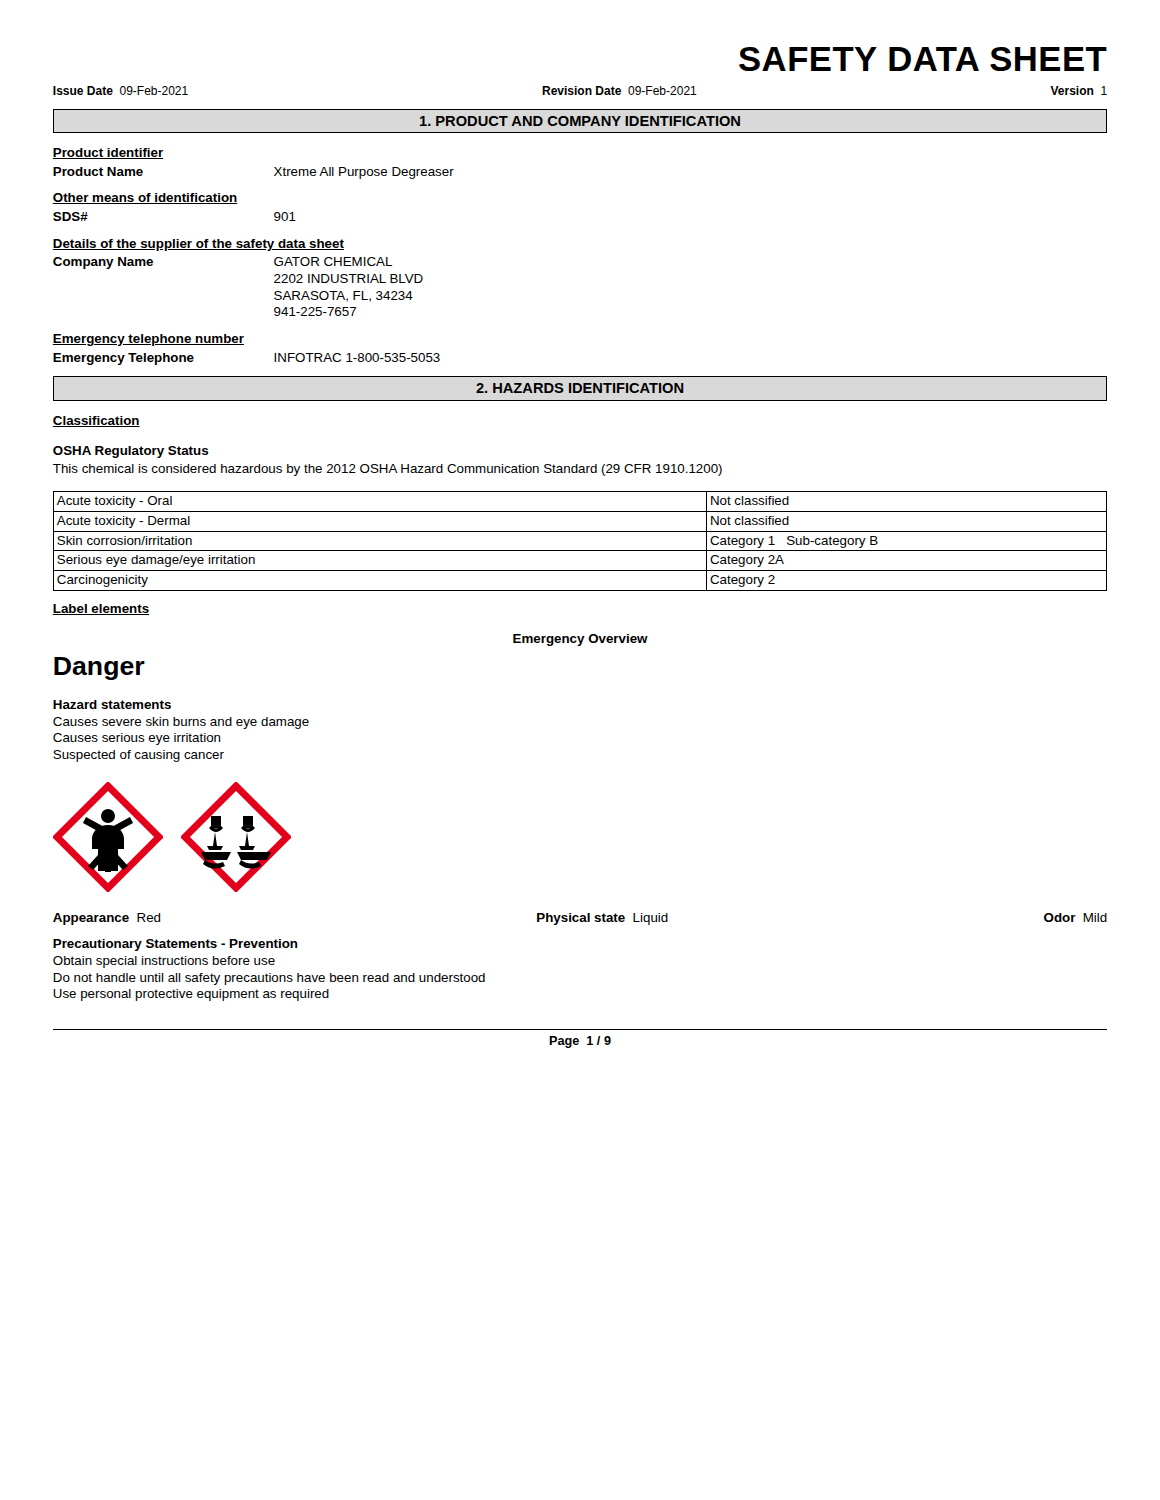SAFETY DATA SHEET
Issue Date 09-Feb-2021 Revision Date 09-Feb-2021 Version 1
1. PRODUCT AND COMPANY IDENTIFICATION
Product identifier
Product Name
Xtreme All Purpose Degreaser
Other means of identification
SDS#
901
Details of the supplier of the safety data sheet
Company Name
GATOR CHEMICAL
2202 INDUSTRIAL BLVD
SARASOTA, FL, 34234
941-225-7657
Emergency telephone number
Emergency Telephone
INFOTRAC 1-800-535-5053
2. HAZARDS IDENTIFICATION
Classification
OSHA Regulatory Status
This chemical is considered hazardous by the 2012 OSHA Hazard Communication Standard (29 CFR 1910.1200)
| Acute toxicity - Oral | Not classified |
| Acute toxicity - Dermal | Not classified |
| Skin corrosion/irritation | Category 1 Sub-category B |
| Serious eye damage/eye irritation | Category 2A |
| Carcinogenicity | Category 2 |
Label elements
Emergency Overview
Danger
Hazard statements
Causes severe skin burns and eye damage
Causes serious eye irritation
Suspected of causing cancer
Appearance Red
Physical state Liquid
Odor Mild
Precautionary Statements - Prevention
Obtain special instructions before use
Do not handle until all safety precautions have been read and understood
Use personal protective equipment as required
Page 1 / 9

...

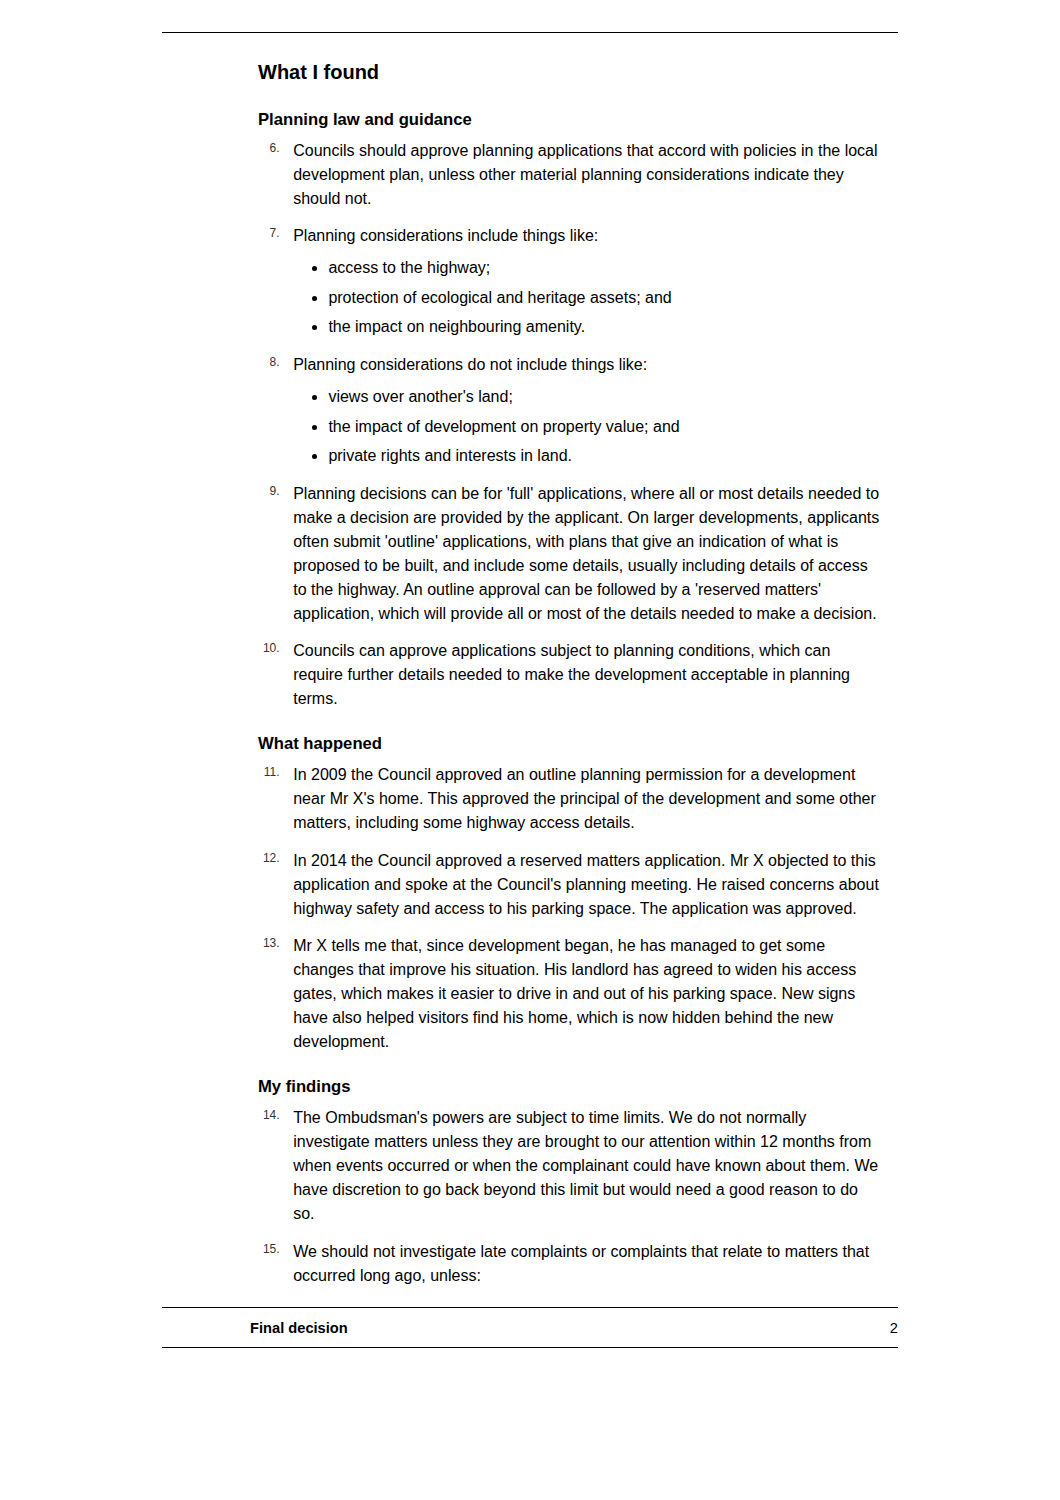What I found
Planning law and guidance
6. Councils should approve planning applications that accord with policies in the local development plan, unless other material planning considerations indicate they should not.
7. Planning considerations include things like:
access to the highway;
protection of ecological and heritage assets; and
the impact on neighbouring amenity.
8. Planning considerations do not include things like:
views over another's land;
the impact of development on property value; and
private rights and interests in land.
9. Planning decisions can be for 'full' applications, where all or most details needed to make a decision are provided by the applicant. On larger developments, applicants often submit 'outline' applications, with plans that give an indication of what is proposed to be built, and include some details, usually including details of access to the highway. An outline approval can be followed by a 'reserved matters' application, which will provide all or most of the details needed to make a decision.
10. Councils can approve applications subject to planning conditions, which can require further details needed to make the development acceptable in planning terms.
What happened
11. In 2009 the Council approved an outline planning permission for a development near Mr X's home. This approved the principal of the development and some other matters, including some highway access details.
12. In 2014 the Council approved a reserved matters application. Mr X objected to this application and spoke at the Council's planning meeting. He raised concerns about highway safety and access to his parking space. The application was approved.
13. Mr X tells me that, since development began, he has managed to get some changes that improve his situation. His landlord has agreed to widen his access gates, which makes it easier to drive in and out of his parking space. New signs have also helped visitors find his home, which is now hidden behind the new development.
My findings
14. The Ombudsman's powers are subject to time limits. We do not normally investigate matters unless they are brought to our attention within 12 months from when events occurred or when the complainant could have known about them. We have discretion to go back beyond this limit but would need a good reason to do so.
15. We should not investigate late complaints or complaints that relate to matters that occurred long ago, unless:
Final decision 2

-- WORK TASK --
All that is wanted is a faithful reproduction of the line above with "views over another's land;", the line with "11. In 2009", and every line in between.

-- YOUR SOLUTION --
views over another's land;
the impact of development on property value; and
private rights and interests in land.
9. Planning decisions can be for 'full' applications, where all or most details needed to make a decision are provided by the applicant. On larger developments, applicants often submit 'outline' applications, with plans that give an indication of what is proposed to be built, and include some details, usually including details of access to the highway. An outline approval can be followed by a 'reserved matters' application, which will provide all or most of the details needed to make a decision.
10. Councils can approve applications subject to planning conditions, which can require further details needed to make the development acceptable in planning terms.
What happened
11. In 2009 the Council approved an outline planning permission for a development near Mr X's home. This approved the principal of the development and some other matters, including some highway access details.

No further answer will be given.